Go through the entries below and copy every line that holds the word "faceLeft".

------ Extracted data

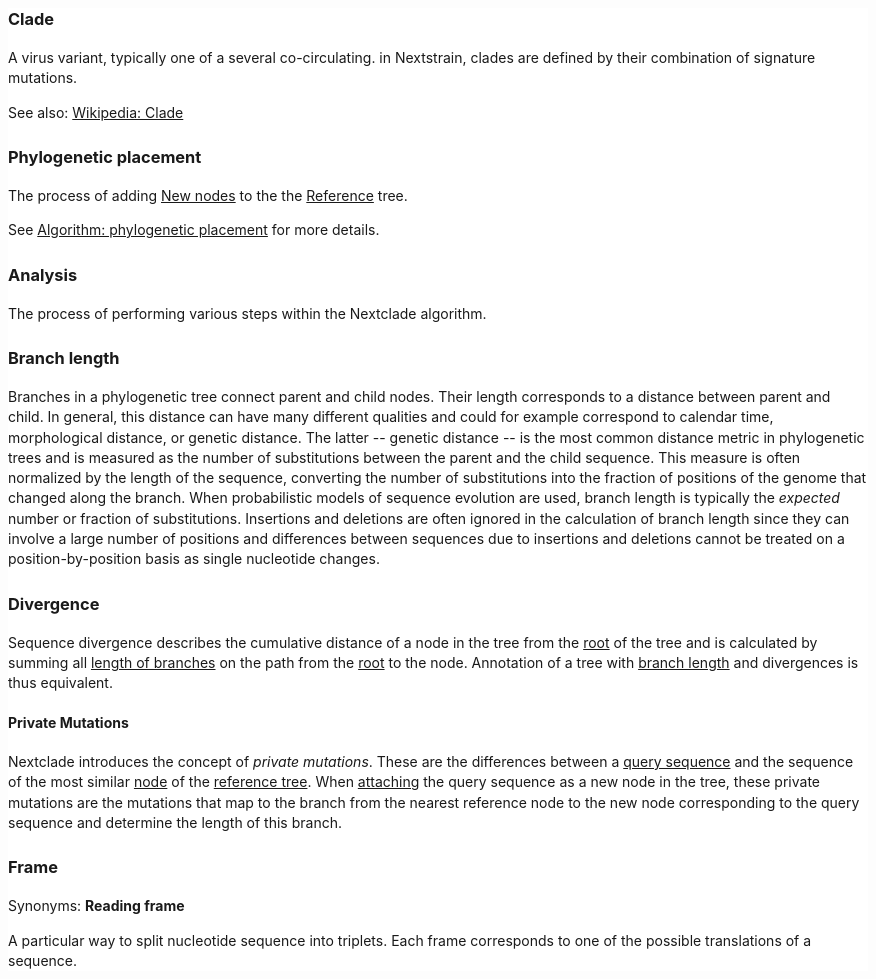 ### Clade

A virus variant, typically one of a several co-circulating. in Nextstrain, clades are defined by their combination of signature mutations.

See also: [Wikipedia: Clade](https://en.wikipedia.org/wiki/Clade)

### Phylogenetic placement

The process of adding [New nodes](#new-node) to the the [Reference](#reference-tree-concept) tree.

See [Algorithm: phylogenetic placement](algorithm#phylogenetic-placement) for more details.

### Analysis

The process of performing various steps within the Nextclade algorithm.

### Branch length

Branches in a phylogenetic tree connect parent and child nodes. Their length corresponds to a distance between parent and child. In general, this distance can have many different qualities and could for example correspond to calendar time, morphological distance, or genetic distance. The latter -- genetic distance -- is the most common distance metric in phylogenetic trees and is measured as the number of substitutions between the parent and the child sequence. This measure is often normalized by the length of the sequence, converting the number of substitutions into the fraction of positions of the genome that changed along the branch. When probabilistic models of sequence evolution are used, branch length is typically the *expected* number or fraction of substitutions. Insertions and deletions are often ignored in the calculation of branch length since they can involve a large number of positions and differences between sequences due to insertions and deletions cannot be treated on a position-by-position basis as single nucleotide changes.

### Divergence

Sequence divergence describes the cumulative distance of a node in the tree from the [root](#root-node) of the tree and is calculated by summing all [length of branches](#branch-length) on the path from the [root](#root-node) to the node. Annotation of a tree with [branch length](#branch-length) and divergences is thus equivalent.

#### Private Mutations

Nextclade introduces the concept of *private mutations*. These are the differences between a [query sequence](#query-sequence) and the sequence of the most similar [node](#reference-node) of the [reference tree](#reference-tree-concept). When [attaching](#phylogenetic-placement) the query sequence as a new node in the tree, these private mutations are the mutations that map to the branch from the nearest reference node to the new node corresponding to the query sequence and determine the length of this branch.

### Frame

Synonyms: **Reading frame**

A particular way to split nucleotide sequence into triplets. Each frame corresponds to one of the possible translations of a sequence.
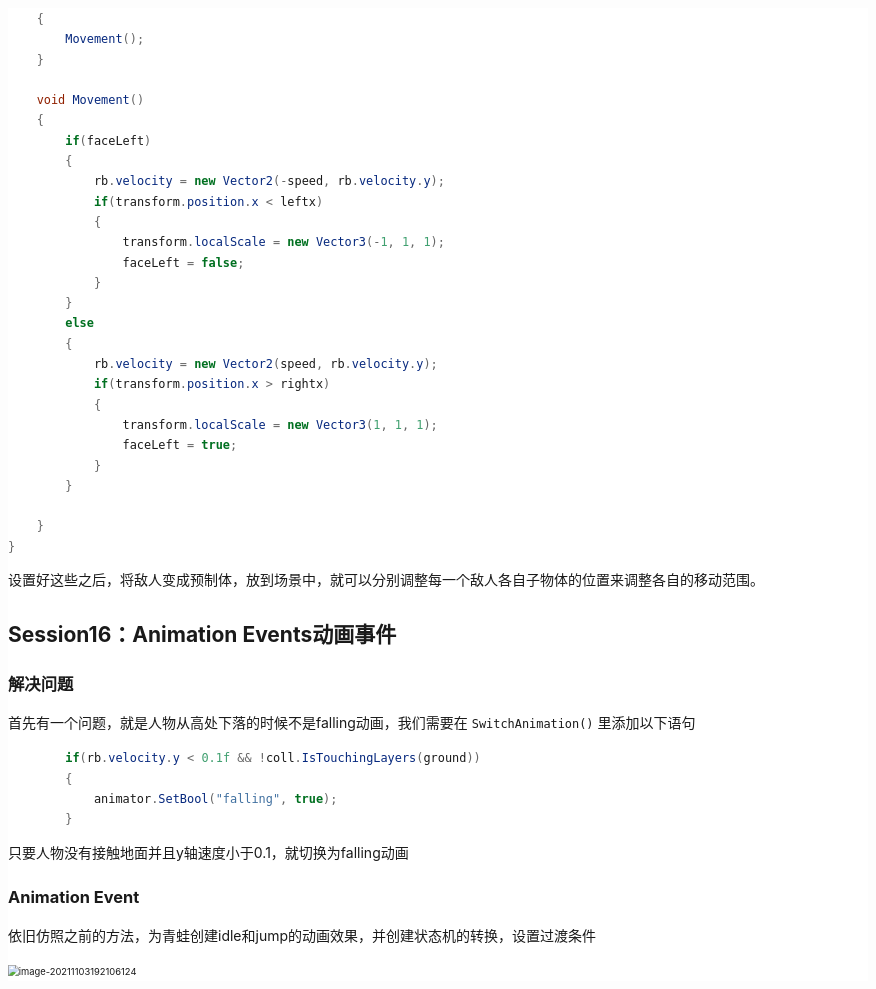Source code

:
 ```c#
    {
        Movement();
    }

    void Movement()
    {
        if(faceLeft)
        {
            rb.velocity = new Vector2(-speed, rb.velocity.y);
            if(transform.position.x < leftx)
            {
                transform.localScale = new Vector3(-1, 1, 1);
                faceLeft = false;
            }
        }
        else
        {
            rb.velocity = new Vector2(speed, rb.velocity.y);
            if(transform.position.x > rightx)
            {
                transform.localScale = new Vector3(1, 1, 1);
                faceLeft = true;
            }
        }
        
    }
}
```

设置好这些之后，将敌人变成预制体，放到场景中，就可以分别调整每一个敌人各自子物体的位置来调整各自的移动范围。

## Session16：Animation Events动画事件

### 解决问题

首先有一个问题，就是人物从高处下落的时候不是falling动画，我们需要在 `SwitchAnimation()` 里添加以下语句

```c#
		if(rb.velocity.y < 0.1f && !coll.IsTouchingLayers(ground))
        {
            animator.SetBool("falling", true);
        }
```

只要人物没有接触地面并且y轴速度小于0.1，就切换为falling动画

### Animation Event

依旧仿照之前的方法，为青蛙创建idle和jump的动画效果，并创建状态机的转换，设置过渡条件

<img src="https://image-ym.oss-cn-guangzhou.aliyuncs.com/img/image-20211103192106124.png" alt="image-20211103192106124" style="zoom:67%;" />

------------

## Answer to this task:
        if(faceLeft)
                faceLeft = false;
                faceLeft = true;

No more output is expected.